[Collected data]

=-=-=-=-=

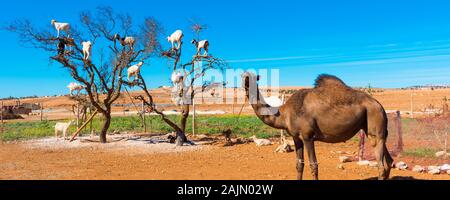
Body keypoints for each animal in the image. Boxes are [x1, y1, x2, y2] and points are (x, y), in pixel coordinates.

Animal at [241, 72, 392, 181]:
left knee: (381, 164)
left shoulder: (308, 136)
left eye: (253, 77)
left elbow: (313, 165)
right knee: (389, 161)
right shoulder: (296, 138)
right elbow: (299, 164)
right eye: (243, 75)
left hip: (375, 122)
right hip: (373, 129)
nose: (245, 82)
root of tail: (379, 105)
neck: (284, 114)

=-=-=-=-=

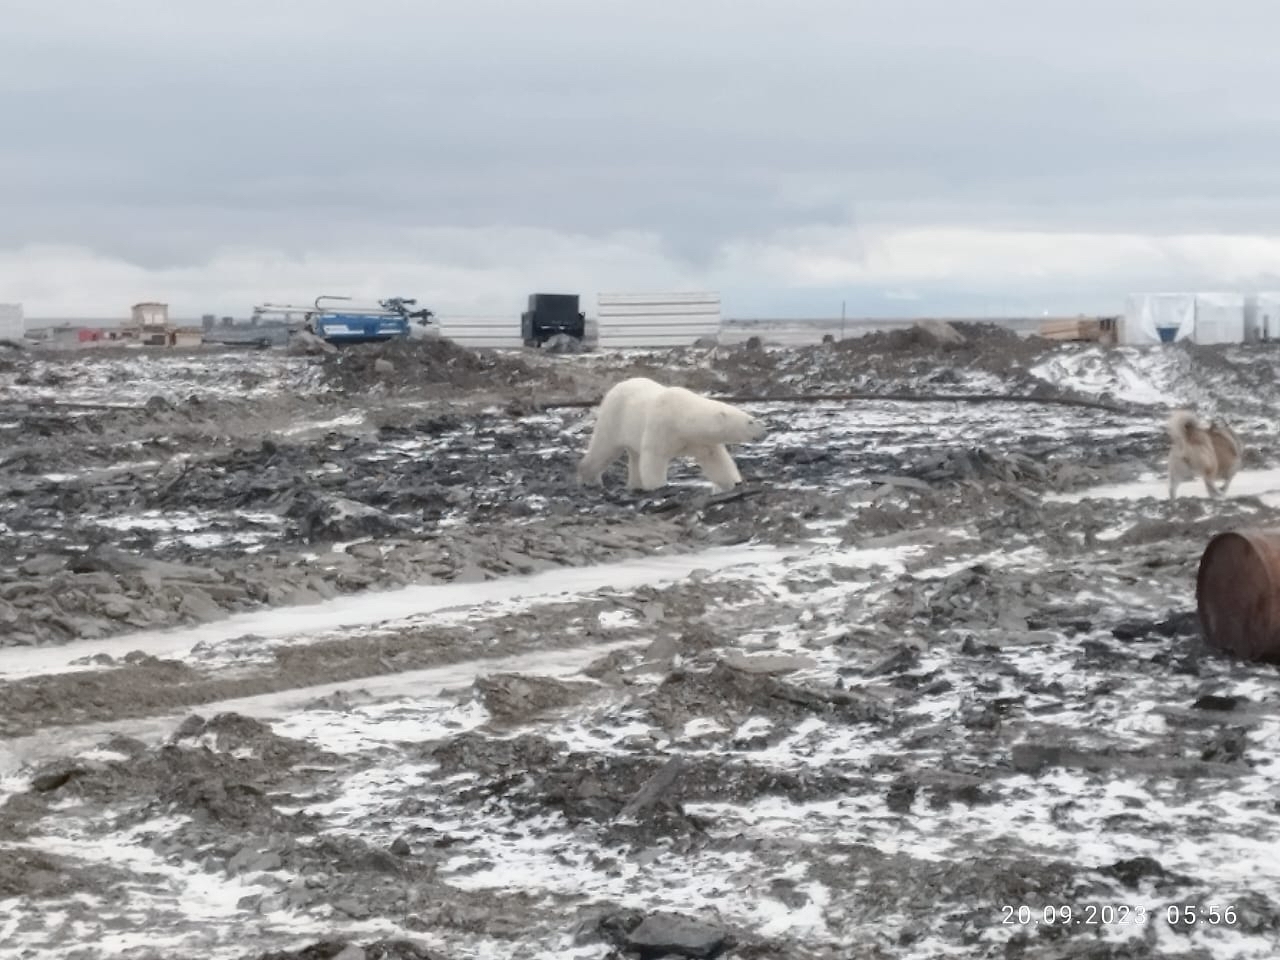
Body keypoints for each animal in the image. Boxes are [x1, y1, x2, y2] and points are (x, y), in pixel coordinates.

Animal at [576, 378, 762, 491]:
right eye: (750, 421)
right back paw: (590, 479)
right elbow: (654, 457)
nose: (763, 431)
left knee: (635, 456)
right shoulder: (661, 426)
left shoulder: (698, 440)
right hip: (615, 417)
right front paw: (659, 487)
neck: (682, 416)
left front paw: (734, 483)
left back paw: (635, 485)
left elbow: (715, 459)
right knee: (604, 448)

=-=-=-=-=

The reply is a bare number, the count of lines in these entries that hold the word "left".

*Result of this exercise*. 10